* [INFORMATION GIVEN]:
------------
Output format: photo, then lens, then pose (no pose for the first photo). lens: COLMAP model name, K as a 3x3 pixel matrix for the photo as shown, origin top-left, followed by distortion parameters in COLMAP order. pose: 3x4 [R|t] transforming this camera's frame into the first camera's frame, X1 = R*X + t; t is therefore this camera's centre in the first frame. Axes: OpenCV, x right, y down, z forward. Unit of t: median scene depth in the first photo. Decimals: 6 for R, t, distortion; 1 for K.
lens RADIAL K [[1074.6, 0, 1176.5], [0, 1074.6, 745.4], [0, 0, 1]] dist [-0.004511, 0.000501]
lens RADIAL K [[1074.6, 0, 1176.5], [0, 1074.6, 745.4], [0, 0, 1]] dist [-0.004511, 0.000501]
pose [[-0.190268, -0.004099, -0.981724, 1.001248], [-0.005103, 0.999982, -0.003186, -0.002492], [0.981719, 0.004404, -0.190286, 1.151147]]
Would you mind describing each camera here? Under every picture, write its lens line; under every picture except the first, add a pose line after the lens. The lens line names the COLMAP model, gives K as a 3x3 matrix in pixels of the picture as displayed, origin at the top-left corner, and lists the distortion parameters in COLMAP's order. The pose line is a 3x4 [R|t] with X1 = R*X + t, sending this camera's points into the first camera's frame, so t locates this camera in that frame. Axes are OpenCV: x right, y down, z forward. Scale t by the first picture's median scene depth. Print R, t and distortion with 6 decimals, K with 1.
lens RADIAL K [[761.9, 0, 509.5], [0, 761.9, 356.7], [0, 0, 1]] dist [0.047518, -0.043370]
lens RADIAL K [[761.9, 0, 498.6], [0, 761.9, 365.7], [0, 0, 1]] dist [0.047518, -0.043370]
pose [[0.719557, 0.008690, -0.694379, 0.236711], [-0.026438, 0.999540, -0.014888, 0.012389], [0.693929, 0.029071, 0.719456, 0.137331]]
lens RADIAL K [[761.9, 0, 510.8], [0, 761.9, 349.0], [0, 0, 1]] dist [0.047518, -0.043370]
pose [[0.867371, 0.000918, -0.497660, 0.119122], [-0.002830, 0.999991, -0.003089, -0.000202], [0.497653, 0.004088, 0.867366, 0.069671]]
------------
* [TASK STATEMENT]: Print every line above word for word, changing nothing.

* [RESPONSE]:
Output format: photo, then lens, then pose (no pose for the first photo). lens: COLMAP model name, K as a 3x3 pixel matrix for the photo as shown, origin top-left, followed by distortion parameters in COLMAP order. pose: 3x4 [R|t] transforming this camera's frame into the first camera's frame, X1 = R*X + t; t is therefore this camera's centre in the first frame. Axes: OpenCV, x right, y down, z forward. Unit of t: median scene depth in the first photo. Decimals: 6 for R, t, distortion; 1 for K.
lens RADIAL K [[1074.6, 0, 1176.5], [0, 1074.6, 745.4], [0, 0, 1]] dist [-0.004511, 0.000501]
lens RADIAL K [[1074.6, 0, 1176.5], [0, 1074.6, 745.4], [0, 0, 1]] dist [-0.004511, 0.000501]
pose [[-0.190268, -0.004099, -0.981724, 1.001248], [-0.005103, 0.999982, -0.003186, -0.002492], [0.981719, 0.004404, -0.190286, 1.151147]]
Would you mind describing each camera here? Under every picture, write its lens line; under every picture except the first, add a pose line after the lens. The lens line names the COLMAP model, gives K as a 3x3 matrix in pixels of the picture as displayed, origin at the top-left corner, and lists the distortion parameters in COLMAP's order. The pose line is a 3x4 [R|t] with X1 = R*X + t, sending this camera's points into the first camera's frame, so t locates this camera in that frame. Axes are OpenCV: x right, y down, z forward. Scale t by the first picture's median scene depth. Print R, t and distortion with 6 decimals, K with 1.
lens RADIAL K [[761.9, 0, 509.5], [0, 761.9, 356.7], [0, 0, 1]] dist [0.047518, -0.043370]
lens RADIAL K [[761.9, 0, 498.6], [0, 761.9, 365.7], [0, 0, 1]] dist [0.047518, -0.043370]
pose [[0.719557, 0.008690, -0.694379, 0.236711], [-0.026438, 0.999540, -0.014888, 0.012389], [0.693929, 0.029071, 0.719456, 0.137331]]
lens RADIAL K [[761.9, 0, 510.8], [0, 761.9, 349.0], [0, 0, 1]] dist [0.047518, -0.043370]
pose [[0.867371, 0.000918, -0.497660, 0.119122], [-0.002830, 0.999991, -0.003089, -0.000202], [0.497653, 0.004088, 0.867366, 0.069671]]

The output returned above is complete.